He began taking lessons held in the Moscow Manège, a long classical building used for parades (where he’d also learned to fence). After showing the police his proficiency, he obtained a license that let him cycle around the city as he pleased.

He would cycle with an intense look of concentration on his face, and would generally cycle alone.

The grief of Leo Tolstoy

In the days before his seventeenth birthday, Tolstoy’s adored son Vanechka had died of scarlet fever. His daughter Masha wrote to a friend,

“Mama is grief-stricken […] Her whole life was in [Vanechka], she gave him all her love. Papa is the only one who can help her, he’s the only one who can do that. But he is suffering terribly himself, and keeps crying all of the time.”

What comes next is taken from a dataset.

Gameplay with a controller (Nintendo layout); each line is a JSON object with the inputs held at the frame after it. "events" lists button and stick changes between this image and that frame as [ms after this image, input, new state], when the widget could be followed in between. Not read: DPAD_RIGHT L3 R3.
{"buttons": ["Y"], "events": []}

It hit him as hard as his brother Nikolay’s death in 1860, and Tolstoy saw cycling as a kind of “innocent holy foolishness” that allowed him to deal with his grief. He took his bicycle to Yasnaya Polyana – the family estate – during the summer, and would exhaust himself cycling to Tula and back (a fourteen-mile trip).

Was it innocent, foolishness, or both?

A Cycling Notes entry in Scientific American for April 18, 1896, included the following:

Count Leo Tolstoi, the Russian novelist, now rides the wheel, much to the astonishment of the peasants on his estate.

One can only imagine what his wife Sonya thought of this new obsession, but it was surely preferable to the deep depression he often fell into between novels. Tolstoy once wrote,

“I felt that something had broken within me on which my life had always rested, that I had nothing left to hold on to, and that morally my life had stopped.” 

A reflection on Tolstoy’s new hobby

I guess I’m like Tolstoy in that I need to keep busy. I like being alone, but I don’t like having too much time alone with my thoughts: it only seems to get me down and makes me over-analyse. Journaling does help, but I don’t like to dwell too much on a problem. Having something to work and improve upon keeps your mind occupied and provides entertainment, and I can absolutely empathise with a sixty-year-old Russian on a bicycle.